Opening business cards to start a new business

It’s possible your career change may involve starting a business or a side hustle of some kind. This new business may require an upfront investment, including inventory, supplies, equipment or machinery.

A small business credit card can be a valuable tool in this case, particularly if you opt for one with a 0 percent intro offer, rewards for spending or both. The credit card rewards you earn on business cards can also help with business expenses, both at launch and along the way as your business grows.

Use loans and credit cards strategically

Whether you decide to start your own business or head back to college to facilitate your career change, you have to figure out how to pay for it. We already mentioned how student loans work well for college tuition and materials, and are worth pursuing in many circumstances. This is because federal student loans have low, fixed interest rates, and you can delay payments until after you’ve graduated.

Because such loans are generally not dischargeable in bankruptcy, however, you’re usually stuck with them until you pay in full. Private student loans can help, too, but their rates are often higher than federal loans.

Credit cards can also be used for your education, but they work best when you have a plan to avoid interest on purchases. If you can earn rewards along the way, that’s another major benefit to consider.

Which credit cards are best for a career change? Consider the following options:

  • Wells Fargo Reflect® Card: The Wells Fargo Reflect® Card gives you 21 months of interest-free financing through a 0 percent intro APR for 21 months from account opening on purchases and qualifying balance transfers (variable APR of 18.24 percent, 24.74 percent or 29.99 percent applies after the introductory period; balance transfers must be completed within 120 days of account opening to qualify and fees apply). There’s no annual fee, either.
  • Capital One SavorOne Cash Rewards Credit Card: The Capital One SavorOne Cash Rewards credit card, which offers a 0 percent intro APR on new purchases for 15 months (followed by a variable APR between 19.99 percent and 29.99 percent), is also worth a look. This card also offers 5 percent cash back on hotels and car rentals booked through Capital One Travel, 3 percent back on dining, entertainment, popular streaming services and at grocery stores and 1 percent back on other purchases with no annual fee.
  • Capital One Spark Classic for Business*: If your next professional step is to launch your own business, the right accounts will be instrumental in building your business credit and helping you get funding. The Capital One Spark Classic for Business is a solid option for new start-ups because it only requires fair credit, it has no annual fee and cardholders earn 1 percent cash back on all purchases. Plus, if you need to travel for work, this card offers 5 percent cash back on hotels and rental cars booked through Capital One Travel.

The bottom line

The right credit card can help you fund a range of expenses related to switching careers, whether you decide to go back to college, you want to earn a new certification or you prefer to branch out with your own small business instead.

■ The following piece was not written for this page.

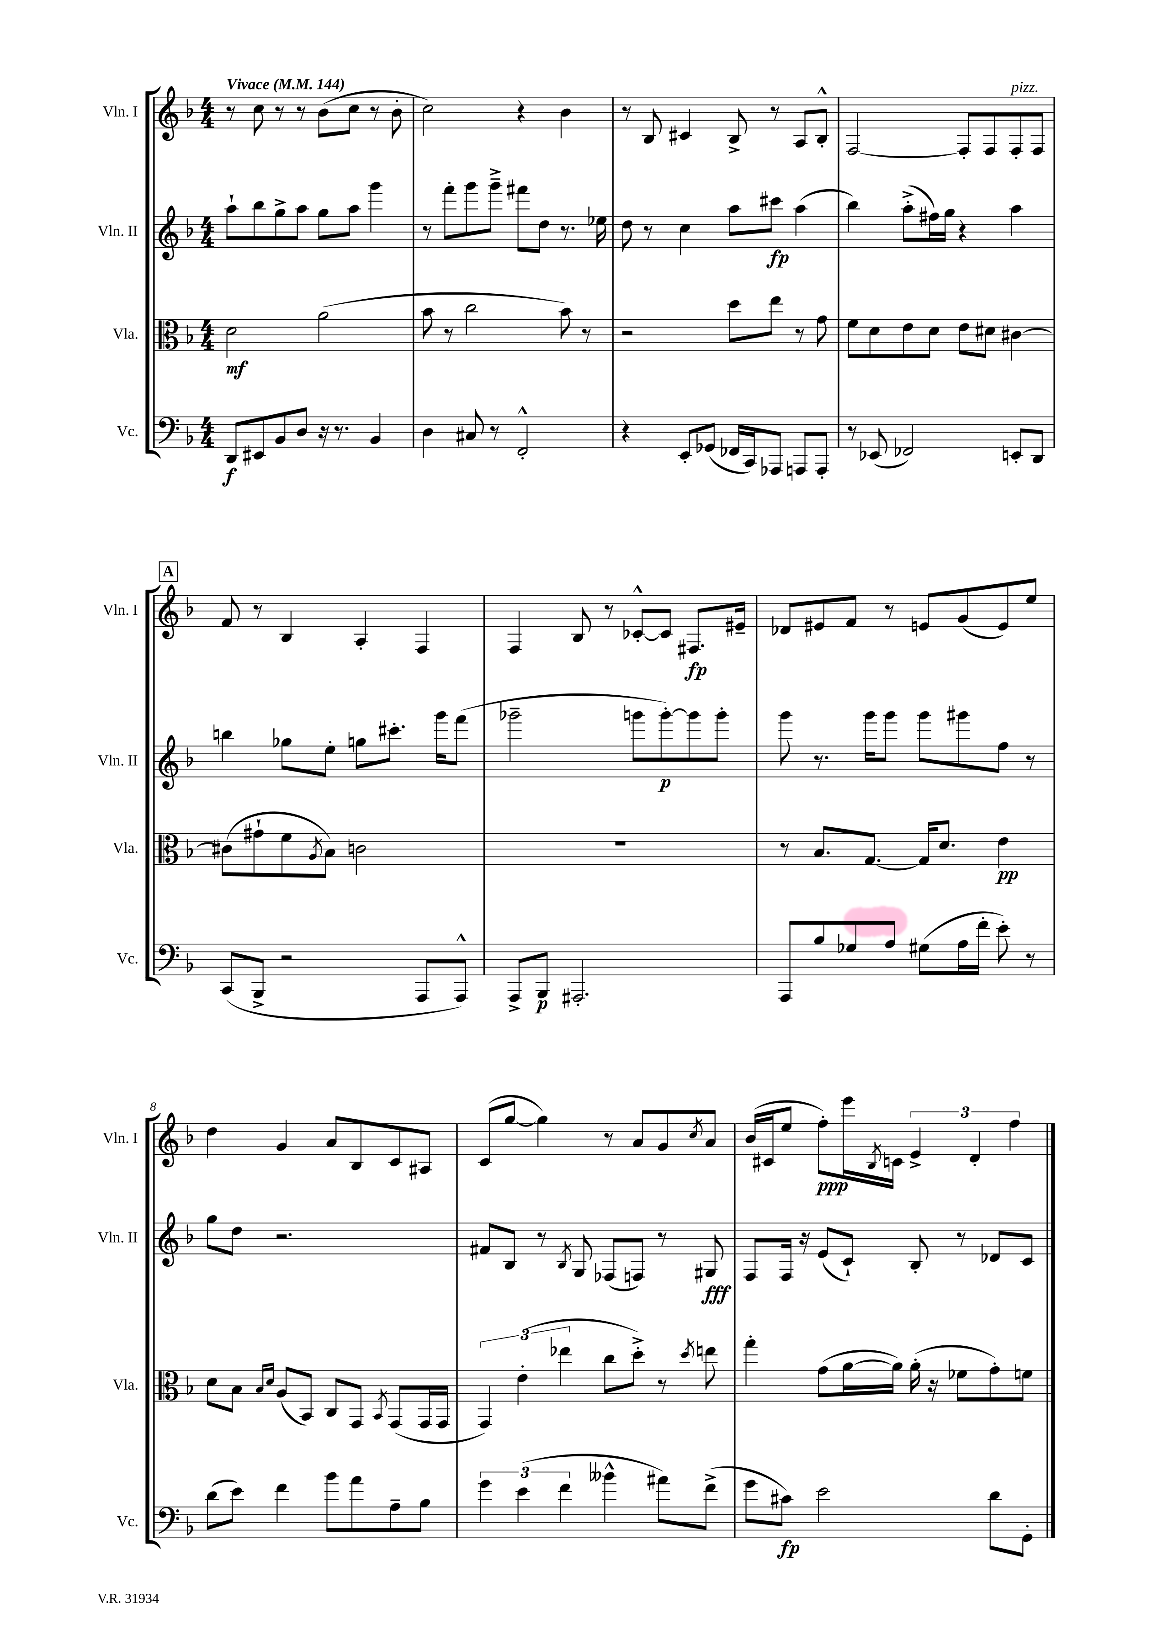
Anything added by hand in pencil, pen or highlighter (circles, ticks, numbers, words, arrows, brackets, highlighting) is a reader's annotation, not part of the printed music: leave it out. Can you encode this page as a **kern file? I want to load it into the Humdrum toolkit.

That said, credit cards can be an expensive borrowing option over the long haul, so you won’t want to charge expenses you need years to pay back. If you need to borrow money for college or a certification and you prefer to make payments over the longterm, you should look at federal student loan options instead.

*The information about the Capital One Spark Classic for Business has been collected independently by Bankrate.com. The card details have not been reviewed or approved by the card issuer.